Carnage as Pakistan hospital bomb kills 70

Carnage as Pakistan hospital bomb kills 70

QUETTA, Pakistan
Carnage as Pakistan hospital bomb kills 70

Pakistani lawyers mourn the deaths of their colleagues following a bomb blast in Quetta, Pakistan, Monday, Aug. 8, 2016. AP photo

A suicide bomb packed with ball bearings tore through a Pakistani hospital Aug. 8 and killed at least 70 people, as witnesses described tearful staff rushing towards the smoking blast site to help the wounded.

The bomber struck a crowd of some 200 people gathered at the Civil Hospital in the Balochistan provincial capital Quetta after the fatal shooting of a senior local lawyer earlier in the day. More than 100 were wounded, officials said, according to AFP.

Video footage showed bodies strewn on the ground, some still smoking, among pools of blood and shattered glass as shocked survivors cried and comforted one another.  

Many of the victims were clad in the black suits and ties traditionally worn by Pakistani lawyers.
Police confirmed the attack was a suicide blast.
“The bomber had strapped some eight kilograms of explosives packed with ball bearings and shrapnel on his body,” bomb disposal unit chief Abdul Razzaq told AFP.

There was no immediate claim of responsibility for either the blast or the shooting of the lawyer. But militant groups in the province routinely target security forces and government installations.

Balochistan, which borders Iran and Afghanistan, has major oil and gas resources but is afflicted by Islamist militancy, sectarian violence between Sunni and Shiite Muslims and a separatist insurgency.

“The death toll has risen to 70 and there are 112 injured,” the head of the provincial health department, Dr Masood Nausherwani, told reporters.

The crowd, mainly lawyers and journalists, had gone to the hospital after the death of the president of the Balochistan Bar Association in a shooting earlier Aug. 7, said provincial home secretary Akbar Harifal.

Bilal Anwar Kasi was targeted by two unidentified gunmen as he left his home for work.

An AFP journalist was about 20 meters away when the bomb went off.  

“There were huge black clouds and dirt,” he said. “I ran back to the place and saw dead bodies scattered everywhere and many injured people crying. There were pools and pools of blood around and pieces of human bodies and flesh.” 

Nurses and lawyers wept as medics from inside the hospital rushed out to help dozens of injured, he said.  
“People were beating their heads, crying and mourning. They were in shock and grief.” 

Pervez Masi, who was injured by pieces of flying glass, said the blast was so powerful that “we didn’t know what had happened.”

“So many friends were martyred,” he said. “Whoever is doing this is not human, he is a beast and has no humanity.” 

The blast is the second deadliest in Pakistan so far this year, after a bombing in a crowded park in Lahore over Easter killed 75.

__Supplied material__
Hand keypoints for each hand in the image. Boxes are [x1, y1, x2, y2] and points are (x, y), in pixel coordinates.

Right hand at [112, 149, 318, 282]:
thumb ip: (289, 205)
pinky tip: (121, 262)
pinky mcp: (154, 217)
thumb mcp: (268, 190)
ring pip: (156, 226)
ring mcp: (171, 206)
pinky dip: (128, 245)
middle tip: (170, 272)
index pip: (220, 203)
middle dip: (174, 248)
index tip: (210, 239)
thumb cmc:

==

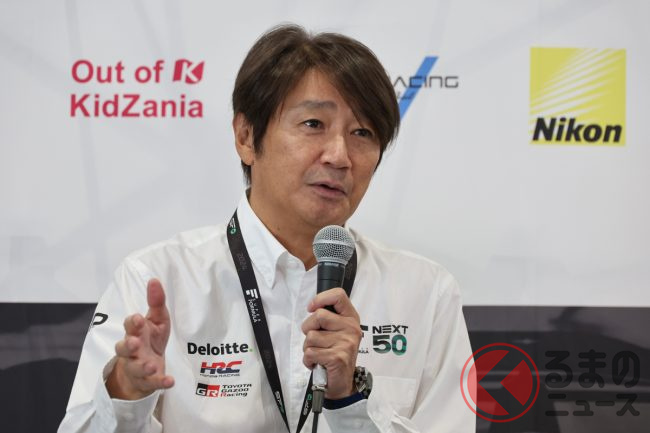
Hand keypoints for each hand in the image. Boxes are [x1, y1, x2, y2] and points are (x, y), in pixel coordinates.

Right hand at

...

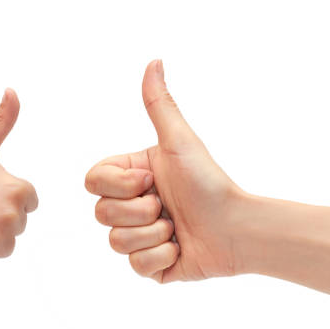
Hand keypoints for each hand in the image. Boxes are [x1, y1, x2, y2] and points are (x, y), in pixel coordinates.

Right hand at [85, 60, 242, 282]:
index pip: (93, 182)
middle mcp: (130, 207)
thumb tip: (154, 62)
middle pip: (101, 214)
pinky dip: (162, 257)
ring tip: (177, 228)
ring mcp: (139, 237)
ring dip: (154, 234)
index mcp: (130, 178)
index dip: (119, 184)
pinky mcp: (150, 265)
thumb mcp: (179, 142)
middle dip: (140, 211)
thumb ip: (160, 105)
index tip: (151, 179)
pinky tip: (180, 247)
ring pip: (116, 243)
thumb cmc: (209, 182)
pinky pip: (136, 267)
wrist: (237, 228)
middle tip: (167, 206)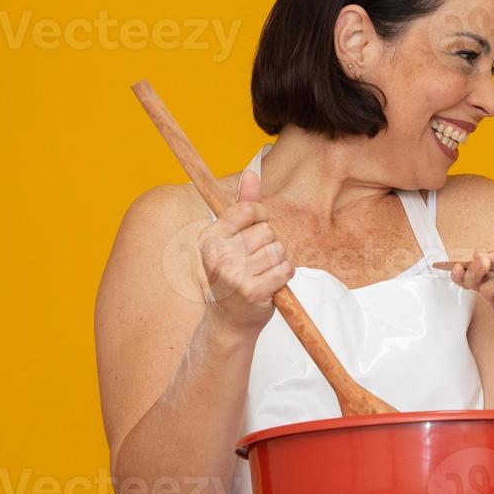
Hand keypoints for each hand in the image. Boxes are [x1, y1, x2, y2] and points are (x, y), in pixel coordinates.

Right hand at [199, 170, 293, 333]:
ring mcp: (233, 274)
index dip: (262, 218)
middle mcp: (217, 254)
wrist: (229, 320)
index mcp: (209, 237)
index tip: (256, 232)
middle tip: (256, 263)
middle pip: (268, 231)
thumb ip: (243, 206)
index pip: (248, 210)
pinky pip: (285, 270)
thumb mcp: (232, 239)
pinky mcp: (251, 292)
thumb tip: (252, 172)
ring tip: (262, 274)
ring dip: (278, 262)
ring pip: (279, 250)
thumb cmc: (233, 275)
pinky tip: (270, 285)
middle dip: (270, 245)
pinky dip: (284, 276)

__Assigned task__
In the article on the Quetta hospital bombing, how much explosive did the bomb disposal unit chief say the bomber had strapped to his body? The lines that come after the article are unrelated material.

__Answer section__
Some eight kilograms of explosives, packed with ball bearings and shrapnel.